C’est une mésaventure d’une banalité confondante qui est arrivée à Guillermo del Toro. Comme quoi, les petites boulettes idiotes, ça arrive même aux meilleurs. Direction l’année 2005…
Le réalisateur mexicain sort de deux expériences américaines qui ont été des réussites appréciées des fans, d’abord l’excellent Blade II puis son adaptation de Hellboy. Alors qu’il est très sollicité et qu’il se pose pas mal de questions sur son « ‘film d’après », Guillermo del Toro travaille d’arrache-pied sur plein de trucs en vrac. Et comme d’habitude chez lui, tout est assez fouillis, les idées fusent, il y a plein d’envies, bref ça part dans tous les sens. Heureusement qu’il a son outil magique pour l’aider, un précieux carnet de notes dans lequel il consigne tout. Des bouts de scénario, des idées de films, des croquis, des storyboard. Toute sa vie artistique est là-dedans, contenue dans quelques centaines de pages. On y trouve par exemple tout son boulot sur L’Échine du Diable et Blade II par exemple.
A cette période, Guillermo del Toro planchait prioritairement sur deux choses. D’un côté, Le Labyrinthe de Pan, un film fantastique qu’il avait très très envie de faire. De l’autre, un gros blockbuster de super-héros pour Marvel (peut-être Doctor Strange dont une version par del Toro était en préparation avant même le véritable lancement du MCU en 2008). Le souci avec del Toro, c’est qu’il a tendance à bosser un peu partout et tout le temps. Une pause, un trajet à occuper, une idée qui jaillit comme ça et hop, il s’arrête et scribouille dans son carnet. Et là, ce qui devait arriver arriva. Un jour qu’il était dans un taxi à Londres, del Toro plonge le nez dans son fameux carnet pour noter des trucs le temps du trajet. Arrivé en destination, merci au chauffeur, au revoir. Sauf que tête en l’air qu’il est, le mexicain oublie son carnet à l’arrière du taxi ! Évidemment, outre les notes de ses précédents films, il contenait toutes ses idées et dessins de créatures pour son espéré futur film, Le Labyrinthe de Pan, ainsi que toutes celles pour une éventuelle suite à Hellboy et pour le Marvel sur lequel il travaillait. Catastrophe.

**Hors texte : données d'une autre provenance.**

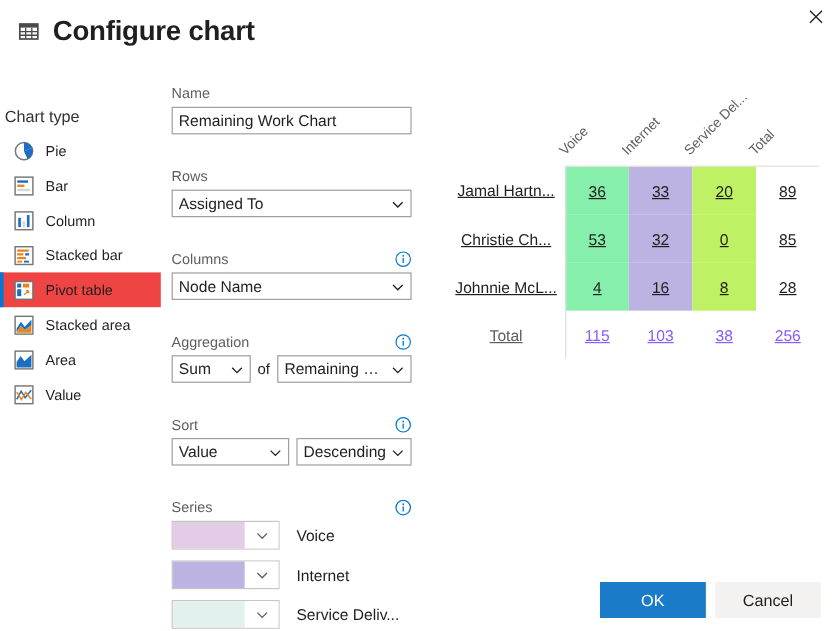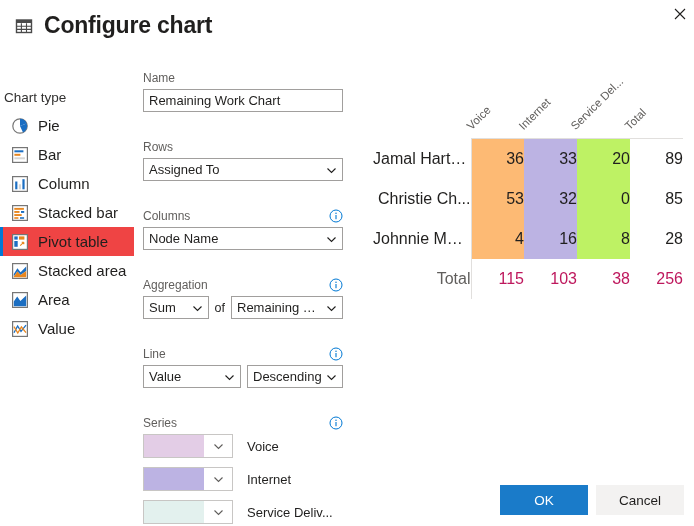--- a/index.html
+++ b/index.html
@@ -84,21 +84,21 @@
     background: #ef4444;
     border-left: 3px solid #0078d4;
   }
   .ct-icon {
     width: 18px;
     height: 18px;
     flex: 0 0 18px;
     display: block;
   }
   .ct-text {
-    font-size: 15px;
+    font-size: 12px;
     color: #201f1e;
     white-space: nowrap;
   }
 
   
   .form-col {
     position: absolute;
     left: 143px;
     top: 70px;
     width: 200px;
@@ -229,41 +229,42 @@
     transform: rotate(-45deg);
     transform-origin: left bottom;
   }
   table.pivot {
     border-collapse: collapse;
     width: 310px;
     table-layout: fixed;
   }
   table.pivot td {
     height: 40px;
-    font-size: 16px;
-    text-align: right;
+    font-size: 13px;
+    text-align: center;
     color: #201f1e;
     padding: 0;
+    text-decoration: underline;
   }
   td.rowlabel {
     width: 98px;
     text-align: right;
     padding-right: 11px;
     color: #605e5c;
     font-size: 12.5px;
     white-space: nowrap;
     overflow: hidden;
     text-overflow: ellipsis;
     box-sizing: border-box;
   }
-  td.c0 { background: #fdba74; }
+  td.c0 { background: #86efac; }
   td.c1 { background: #bcb3e3; }
   td.c2 { background: #bef264; }
   td.c3 { background: #ffffff; }
-  tr.totalrow td { background: #ffffff; color: #be185d; }
+  tr.totalrow td { background: #ffffff; color: #8b5cf6; }
   tr.totalrow td.rowlabel { color: #605e5c; }
   table.pivot tr.datarow:first-child td:not(.rowlabel) {
     border-top: 1px solid #e1dfdd;
   }
   table.pivot td.rowlabel { border-right: 1px solid #e1dfdd; }
 
   
   .footer {
     position: absolute;
     left: 500px;
@@ -484,21 +485,21 @@
           <svg width="11" height="11" viewBox="0 0 11 11">
               <path d="M1.5 3.5 L5.5 7.5 L9.5 3.5" stroke="#201f1e" stroke-width="1.1" fill="none"></path>
             </svg>
         </span>
       </div>
     </div>
   </div>
 
   <div class="field-group">
     <div class="field-label">
-      <span class="lbl">Line</span>
+      <span class="lbl">Sort</span>
       <span class="info-icon">
         <svg width="14" height="14" viewBox="0 0 14 14">
           <circle cx="7" cy="7" r="6" fill="none" stroke="#0078d4" stroke-width="1"></circle>
           <circle cx="7" cy="4.2" r="0.75" fill="#0078d4"></circle>
           <rect x="6.45" y="6" width="1.1" height="4.2" fill="#0078d4"></rect>
         </svg>
       </span>
     </div>
     <div class="row-flex">
       <div class="sel sel-sortfield">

Heureusement, Guillermo del Toro n’est pas du genre à se laisser miner par des détails de la vie. Le tempérament hyper-cool qu’on lui connaît (on vous le garantit à 200%) l’amène à toujours essayer d’être philosophe et voir le positif dans le négatif, à toujours essayer de tirer une leçon de chaque chose. Ce soir là, le réalisateur s’est dit que tout arrive toujours pour une raison. Quel pouvait être le sens de cette perte d’un carnet aussi important et qui contenait tout son avenir ? Très simplement, que s’il était aussi distrait, c’est que quelque chose ne tournait pas rond. Del Toro en est arrivé à la conclusion que le souci, c’était ce film Marvel. Il avait très à cœur de faire son Labyrinthe de Pan mais sa tête était prise par ce projet marvellien dont au fond, il n’avait pas tant envie que ça. Selon lui, voilà l’explication et la raison de son extrême distraction. Il se serait perdu, lui et ses plus profondes envies, en faisant ce gros blockbuster en lieu et place de ce qu’il désirait vraiment. Bilan, del Toro a abandonné sa collaboration avec le studio d’Iron Man pour son concentrer à fond sur Le Labyrinthe de Pan. Ok, mais comment faire maintenant, sans plus aucune notes ni croquis ? Allez savoir si c’est une simple coïncidence ou le fruit du karma, mais au moment où sa décision fut prise, del Toro dit avoir songé très fort à son carnet en se disant « c’est bon, j’ai réglé mon dilemme intérieur, je peux ravoir mon carnet maintenant ?« . Et le téléphone a sonné…
Bon conteur qu’il est, del Toro arrange sûrement un peu la dramaturgie de son histoire pour créer du suspens mais toujours est-il que le chauffeur de taxi avait retrouvé son carnet et venait le lui rapporter ! Un très généreux pourboire plus tard, le metteur en scène avait récupéré son « précieux » et il a pu se lancer à corps perdu dans son futur film oscarisé. En 2006, Le Labyrinthe de Pan fut un beau succès public et critique, sélectionné en Compétition Officielle à Cannes (avec une standing ovation de 22 minutes) et auréolé de sept Goyas et trois Oscars. Le destin a (encore une fois) bien fait les choses.